Alan Verbner is a computer engineer graduated from the Engineering University of Buenos Aires (Argentina). He has been developing software for about 10 years with special inerest in criptocurrency space. Four years ago he Co-Founded Atixlabs, a software lab that has been helping other companies to make their ideas come true as great high quality products. They are located in the Buenos Aires Bitcoin Embassy.

Nicolas Tallar : Buenos Aires, Argentina

Ethereum Classic Developer Team Grothendieck/Atix

Nicolas Tallar has a background on Computer Science and he is about to get his degree from University Of Buenos Aires (Argentina). He is a passionate functional programmer with special interest in image processing and robot controlling algorithms.

Jan Ziniewicz : Warsaw, Poland

Ethereum Classic Developer Team Grothendieck

I’ve been working in IT industry since 2004. Apart from being a functional programmer I also was a project manager, system designer and administrator. In free time I am rock climber, cyclist, RPG player, and of course Clojure / Scala coder.

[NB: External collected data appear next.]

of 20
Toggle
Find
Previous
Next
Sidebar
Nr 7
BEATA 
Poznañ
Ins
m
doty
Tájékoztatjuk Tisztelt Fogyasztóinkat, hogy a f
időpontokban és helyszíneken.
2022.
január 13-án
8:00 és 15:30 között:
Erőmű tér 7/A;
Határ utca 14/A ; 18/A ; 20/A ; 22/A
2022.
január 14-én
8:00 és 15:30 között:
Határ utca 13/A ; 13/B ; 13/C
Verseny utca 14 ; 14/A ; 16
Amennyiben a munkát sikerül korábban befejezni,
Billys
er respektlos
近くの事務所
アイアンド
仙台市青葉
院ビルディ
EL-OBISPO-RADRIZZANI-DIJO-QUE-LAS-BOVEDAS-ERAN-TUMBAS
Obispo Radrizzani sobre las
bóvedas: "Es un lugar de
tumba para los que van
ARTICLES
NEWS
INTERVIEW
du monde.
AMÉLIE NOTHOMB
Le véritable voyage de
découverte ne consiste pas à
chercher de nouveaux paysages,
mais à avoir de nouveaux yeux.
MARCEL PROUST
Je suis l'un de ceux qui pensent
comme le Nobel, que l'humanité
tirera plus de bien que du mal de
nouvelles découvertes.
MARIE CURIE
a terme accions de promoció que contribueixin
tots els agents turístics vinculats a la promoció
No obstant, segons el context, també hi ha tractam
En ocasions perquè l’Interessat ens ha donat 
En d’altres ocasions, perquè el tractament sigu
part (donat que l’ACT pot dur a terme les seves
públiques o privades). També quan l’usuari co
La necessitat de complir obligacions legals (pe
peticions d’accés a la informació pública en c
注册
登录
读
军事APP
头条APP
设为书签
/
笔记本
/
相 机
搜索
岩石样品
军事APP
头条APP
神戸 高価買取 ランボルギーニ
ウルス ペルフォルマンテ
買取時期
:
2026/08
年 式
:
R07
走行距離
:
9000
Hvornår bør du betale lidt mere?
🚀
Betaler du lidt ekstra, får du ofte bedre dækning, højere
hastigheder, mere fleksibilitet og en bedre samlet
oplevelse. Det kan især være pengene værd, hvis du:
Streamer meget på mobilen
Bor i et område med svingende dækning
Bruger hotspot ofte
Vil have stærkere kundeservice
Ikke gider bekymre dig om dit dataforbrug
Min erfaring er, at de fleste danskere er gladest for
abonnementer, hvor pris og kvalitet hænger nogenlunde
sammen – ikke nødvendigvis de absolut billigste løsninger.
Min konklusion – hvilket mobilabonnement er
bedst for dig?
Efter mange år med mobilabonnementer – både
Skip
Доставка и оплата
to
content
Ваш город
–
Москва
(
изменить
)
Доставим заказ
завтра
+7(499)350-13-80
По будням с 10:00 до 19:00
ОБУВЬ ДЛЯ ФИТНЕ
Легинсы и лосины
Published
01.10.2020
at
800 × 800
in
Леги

Lukasz Gasior : Rumia, Poland

Ethereum Classic Developer Team Grothendieck/ScalaC

I’m a passionate Scala developer and a big fan of Domain Driven Design. For the past 3 years I’ve been working on various sized commercial (and non-commercial) Scala projects. I’m a cryptocurrency and blockchain technology enthusiast. Privately I like to travel and taste craft beer.

Adam Smolarek : Warsaw, Poland

Ethereum Classic Developer Team Grothendieck/ScalaC

I’ve been working as software developer since 2010, both fornt and back-end, I was also team leader and arhitect. Hobby: digital drawing, rock climbing, skateboarding, IoT (did master thesis in realated topic), cryptography (ECC).

Radek Tkaczyk : Warsaw, Poland

Ethereum Classic Developer Team Grothendieck/ScalaC

I’ve been developing in Scala since 2012 for a number of commercial clients. Having started my adventure with programming at the age of 13 this was a natural choice of a career path. However I’ve always had a fondness for abstract and pure ideas which is why I’m especially keen on working in a field so heavily reliant on mathematics. Outside of work I actively enjoy various sports, especially cycling and fitness as well as those for the mind like chess and - my latest passion - cue sports.